If inflation were due to Biden overhang, then inflation would have been worse in the US as compared to other countries. The fact is, the inflation is better here and the economy is better here because of Biden’s policies. If you don’t understand that basic fact, then it is hard to draw valid conclusions from the other parts of your argument.
Anonymous
Anonymous wrote:
Anonymous wrote:
Anonymous wrote:How did this thread turn into one about racism or DEI? Can we get back to the point? Which is that unless the most recent announcement is walked back due to it's ridiculousness, this is going to disastrous for scientific and medical research in our country. US will definitely no longer be a world leader in this area under these conditions. And no, it's not just going to affect the social sciences like some people seem to think. I work in research we are all stunned and find it surreal to see people celebrating Trump's decisions.


My advice is to calm down. There was a lot of bloat and wasteful research that didn't contribute much. People have illustrated examples on this thread. But you'd rather believe in a different narrative so you pretend otherwise.
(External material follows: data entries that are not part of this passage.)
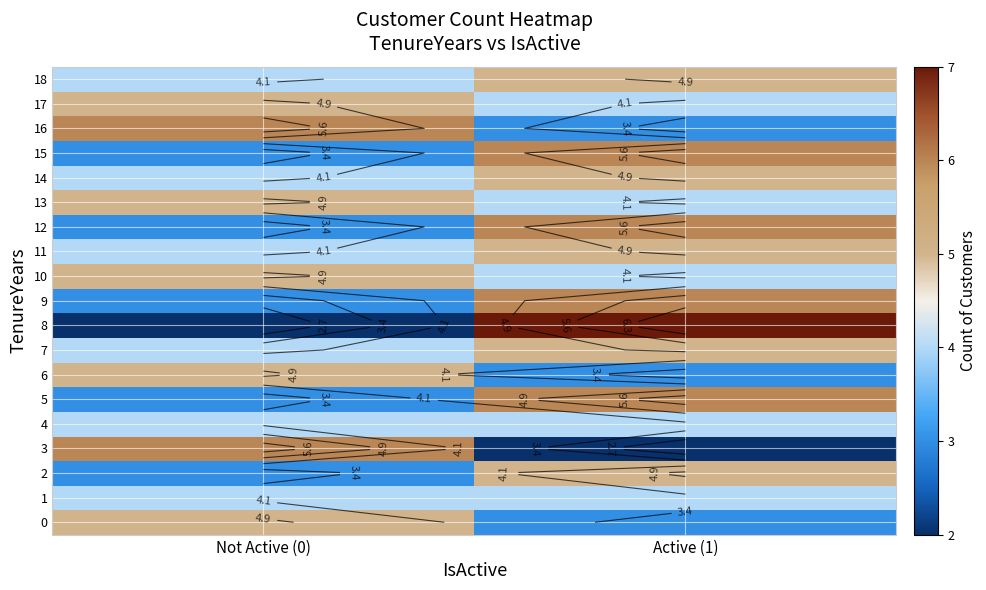

Which series changed the most between Not Active (0) and Active (1)?

8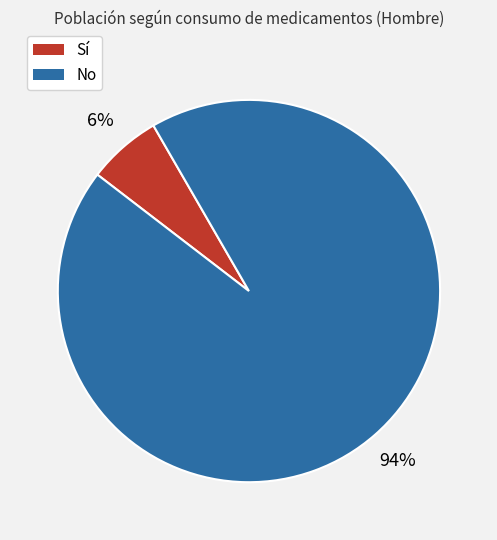

To the nearest percent, what is the difference between the largest and smallest slice percentages?

88%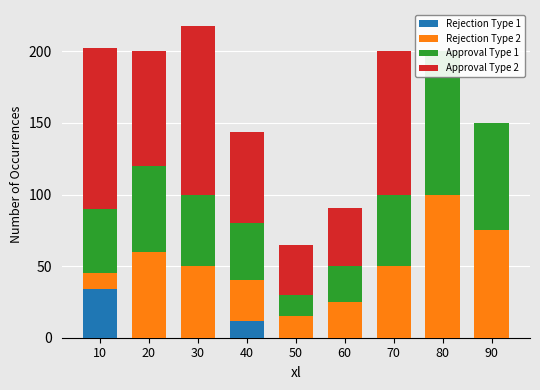

Where is Rejection Type 1 nearest to the value 17?

40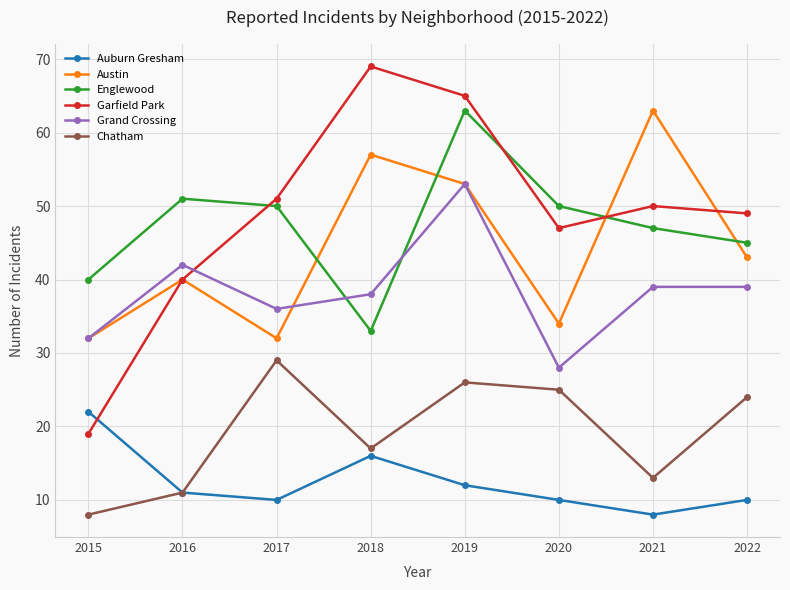

True or false: Auburn Gresham has more than 1 interior local peaks.

False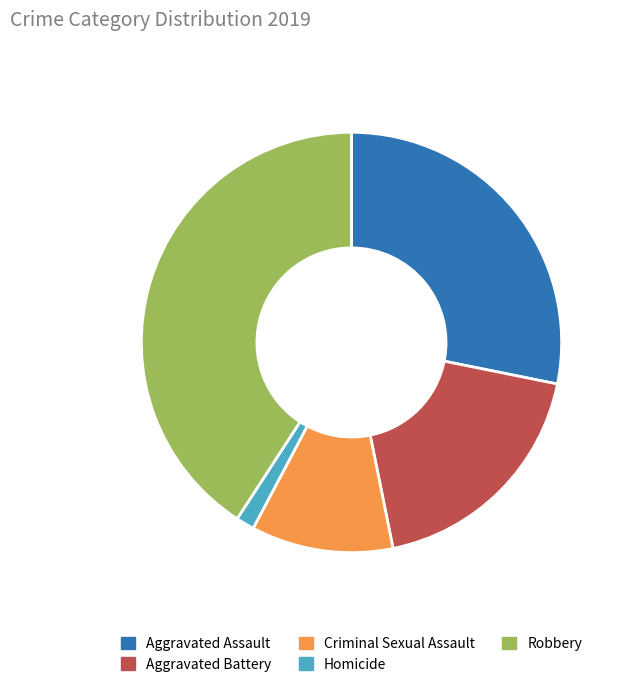

Rank the categories by value from lowest to highest.

Homicide, Criminal Sexual Assault, Aggravated Battery, Aggravated Assault, Robbery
I also cannot jump to automatically defend higher education because I'm not wild on how certain aspects of research was utilized through higher education, to use as a controversial but increasingly likely example, NIH gave grants to various universities who in turn subbed out the grants to a certain research lab in Wuhan, either directly or indirectly via a certain entity called EcoHealth Alliance. This is indisputable and factual. And I don't doubt we will learn a lot more about this as the new administration is determined to turn over all stones and reveal everything.

As it is, we also have a $36 trillion dollar deficit that really is not sustainable either. Cuts will have to be made. Deeply and significantly. I did notice that so far the initial attacks by the new administration is effectively a class warfare against the "educated" classes of America: higher edu, legacy media, Fed agencies. But these entities were not kind to the rest of America either.


This is so on the point. I am a University professor at an A+ research univeristy and deal with both NIH and NSF. Double dipping and very high overhead is the major problem for these funding. Upper management at university keeps on coming after professors and they have to continue going after additional funding. Fat at the higher level within Universities is so bad that these positions need to go.


Double dipping is prohibited already and you know that. It’s called supplanting and any audit will catch it.
Anonymous
Anonymous wrote:
Anonymous wrote:
Anonymous wrote:
Anonymous wrote:
Anonymous wrote:
Anonymous wrote:So it begins.

NIH lowers allowable indirect costs from 60% to 15%.

Seismic.

Indirect costs pay for the building maintenance, admin salaries, utilities, etc.

Johns Hopkins going to get slaughtered.


Yup. I am at Hopkins. We are in shock.


Hopkins will not get slaughtered. I doubt you are there. Internal contingency planning already underway without alarm.


Dp who works there. Absolutely not true, everyone is shocked and beyond alarmed.


They along with other universities will be impacted. See Penn and others. Stop making it sound like Hopkins will be disproportionately impacte. They have a separate medical endowment and revenue streams.


You again? No one said Hopkins would be disproportionately affected, they like every other research university will not by making this up with “medical endowment and revenue streams,” whatever that is suppose to mean.


Yeah, there seems to be a troll and/or political lobbyist poster on this thread spewing crap to justify this insane move.

This halt in funds will adversely affect research institutions like Hopkins. It also adversely affects all Americans because research is vital to health and innovation.

I'm concerned that this money will become a political pawn to benefit certain people. Musk will redirect this money to himself. Or 2025 to Liberty or red state schools. Or Trump will start his own "research " facility or appointment himself head of NIH a large Kennedy Center. Or similar insanity.

1st, attach learning, knowledge, truth, empathy and diversity. Then, enrichment self based on the fear and anger generated by spewing lies. It is dystopian.